A story about adjusting to Motherhood and what is the 'New Normal', by Jessica D'Lima.
So I am 8 months into this mummy-ing business as I like to call it…and it's still new.
Well, let me think about that for a sec…8 months since I’ve been a mummy, but that obviously doesn’t include the 9 months of pregnancy. The pregnancy has to count… my way of thinking changed as soon as I fell pregnant.
Do you need an updated family portrait in time for Christmas?
Once I found out I was pregnant, I started to rethink my actions and choices. I was all of a sudden too scared to walk to the car at night in a car park by myself, I became cautious around the students when I was at work. I lost confidence in my body and my ability to protect myself. I became concerned that a bump from a student could cause me and my baby serious harm, and I was scared that if I was attacked while walking to the car at night, that I wouldn’t be able to defend myself.
So, thinking about those things, not to mention the whole “can I eat/drink/breathe that” thought cycle that repeats in one's head constantly for 9 months, then I’ve been doing this mummy-ing thing for a while now.
So why am I not used to it yet? and why the bloody hell have I lost my self confidence?
My daughter and I
Once upon a time…OK so not really, but before falling pregnant, I didn’t give a toss about what anyone thought about me and my choices. I would speak my mind without any regret. I was me and I didn’t make any apologies for being me.

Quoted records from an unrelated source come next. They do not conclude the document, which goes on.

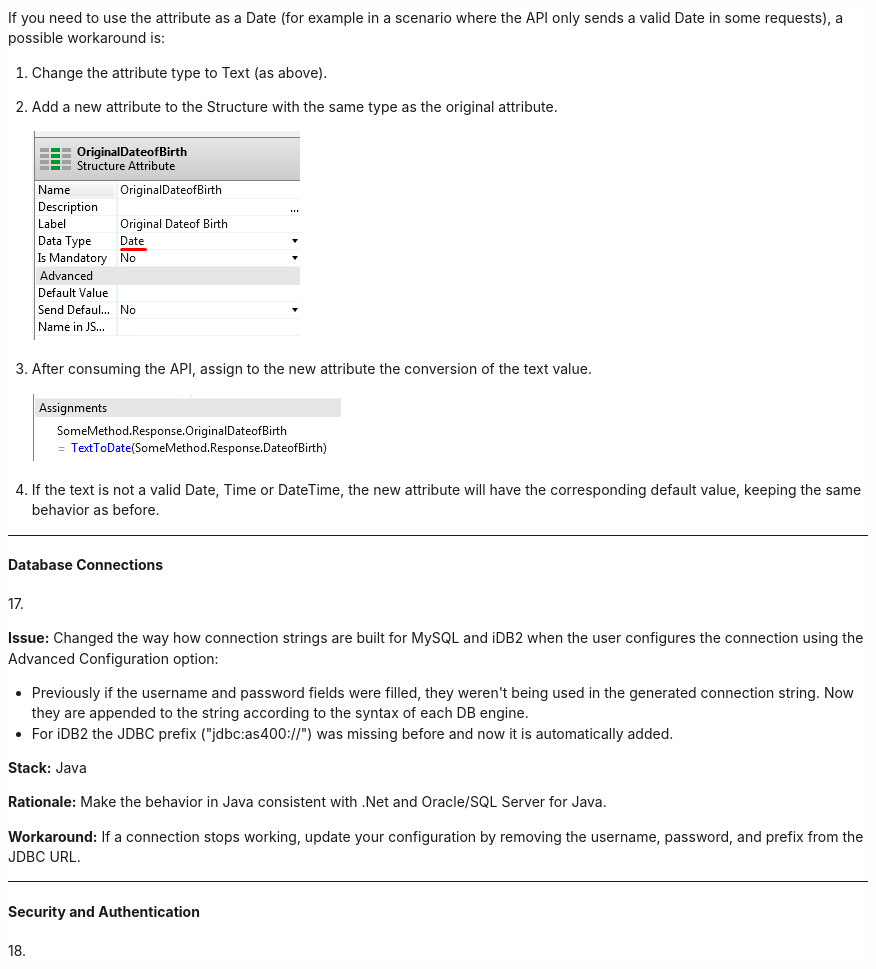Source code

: If you need to use the attribute as a Date (for example in a scenario where the API only sends a valid Date in some requests), a possible workaround is:

1. Change the attribute type to Text (as above).

1. Add a new attribute to the Structure with the same type as the original attribute.  

    ![Screenshot depicting the addition of a new Date attribute named OriginalDateofBirth to the REST API response structure.](images/bc-16-3-ss.png "Adding a New Date Attribute")

1. After consuming the API, assign to the new attribute the conversion of the text value.  

    ![Screenshot illustrating an assignment in OutSystems where the text value is converted to a Date attribute.](images/bc-16-4-ss.png "Assigning Converted Text to Date Attribute")

1. If the text is not a valid Date, Time or DateTime, the new attribute will have the corresponding default value, keeping the same behavior as before.

---

#### Database Connections

17\. <a id="bc-17"></a>

**Issue:** Changed the way how connection strings are built for MySQL and iDB2 when the user configures the connection using the Advanced Configuration option:

* Previously if the username and password fields were filled, they weren't being used in the generated connection string. Now they are appended to the string according to the syntax of each DB engine.
* For iDB2 the JDBC prefix ("jdbc:as400://") was missing before and now it is automatically added.

**Stack:** Java

**Rationale:** Make the behavior in Java consistent with .Net and Oracle/SQL Server for Java.

**Workaround:** If a connection stops working, update your configuration by removing the username, password, and prefix from the JDBC URL.

---

#### Security and Authentication

18\. <a id="bc-18"></a>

Now…well now…where do I start. I constantly think about what people think when they look at me, when they witness my mummy-ing skills (or I feel more like its a lack of mummying skills), when they see my daughter my thoughts consist of fears such as…do they like what’s she’s wearing, should I explain why she looks sleepy, I should apologise for her giggling/squealing/talking so loud….what happened to my “I don’t give a toss” outlook on all of the above? Where the did my self confidence go? Did it leave with the placenta in the labour ward? Perhaps my daughter inherited it…and literally took it from me? Ugh…I want it back.
My mission to gain my self confidence back, is still new. The progress? Well, its been slow to be honest. I started with consciously changing what I think when I notice people looking at me or my daughter. Then I have real good think about how I am feeling within myself…I listen to my body and it is constantly telling me I am freakin' exhausted!

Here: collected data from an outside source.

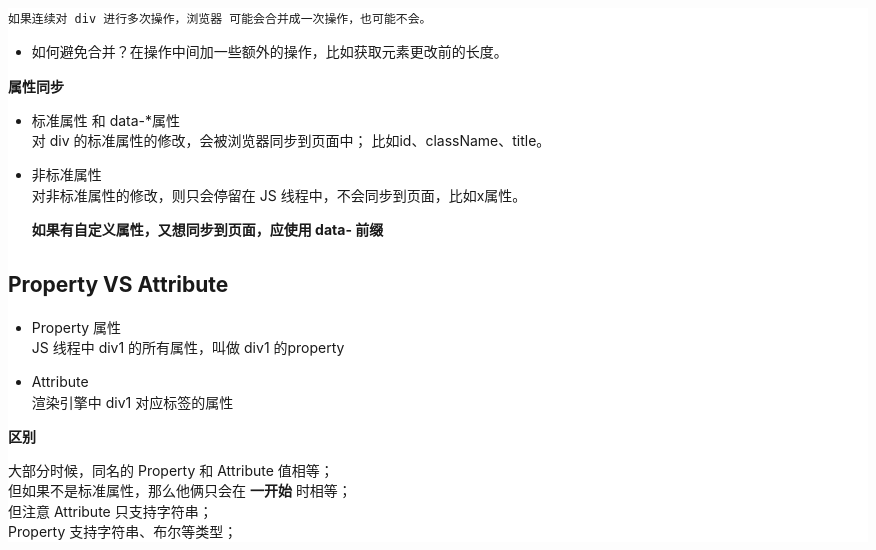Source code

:     如果连续对 div 进行多次操作，浏览器 可能会合并成一次操作，也可能不会。

- 如何避免合并？在操作中间加一些额外的操作，比如获取元素更改前的长度。


**属性同步**

* 标准属性 和 data-*属性  
    对 div 的标准属性的修改，会被浏览器同步到页面中；
    比如id、className、title。
* 非标准属性  
    对非标准属性的修改，则只会停留在 JS 线程中，不会同步到页面，比如x属性。

    **如果有自定义属性，又想同步到页面，应使用 data- 前缀**


## Property VS Attribute

* Property 属性  
    JS 线程中 div1 的所有属性，叫做 div1 的property

* Attribute  
    渲染引擎中 div1 对应标签的属性  

**区别**

大部分时候，同名的 Property 和 Attribute 值相等；  
但如果不是标准属性，那么他俩只会在 **一开始** 时相等；  
但注意 Attribute 只支持字符串；  
Property 支持字符串、布尔等类型；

But why? I am 8 months into this mummy-ing thing, I shouldn’t be exhausted anymore? So off to the doctor I go, and it turns out I’m not as well as I think I am…hormones are sh*ts aren’t they? I have a hormone imbalance, but tablets are bringing it all back in line again and I am starting to feel better.
I still find myself apologising for my daughter’s loud giggle, squeal and chatter, I second guess what I’m wearing and my hair. My husband is fabulous…along with dealing with his own battles, he has taken on mine as well.
My daughter is amazing, she smiles, giggles, calls for “mum, mum, mum”, her crawling after me, putting her arms out to me and just her little self makes everything better.
My family has always been everything to me but we had become a little distant, caught up in the work grind, but then my brother’s girlfriend (and my honorary sister) decided we needed to have a regular catch up, so we have dinner with my family once a week now and at the last one my youngest brother said to me “Seriously Jess, you totally pull off that hair style, it looks really good”….and that little comment, that he likely doesn’t remember, went a long way in helping to restore me to the way I was.
Being with my family for one night a week does amazing things to me. I feel loved and not alone…which, I know I am not alone, I have my husband and daughter, but I still feel alone at times you know? Mummy-ing can be a lonely business.
I don’t want to go back to before I was a mum, I just want to regain my self-confidence. I want to be confident in who I am as a wife, daughter, sister and now mum, and I am slowly accepting that I have a new normal. One that will contain self-doubt, but that I am dedicated to making sure doesn’t lack self-confidence.
I am a new version of me, because let’s face it…no one can go through the craziness that is pregnancy, childbirth or the rollercoaster of emotions that is motherhood without becoming a new version of themselves. I am working on making sure my new version has the best of the old version…as all good upgrades should.
Adjusting to motherhood isn't easy, but if you can embrace the new normal, life becomes a hell of a lot better!
On a side note, to all the mummys out there (and the daddys too), if you feel different, sad, tired, stressed, unhappy, unmotivated, exhausted…go to the doctor and get yourself checked out.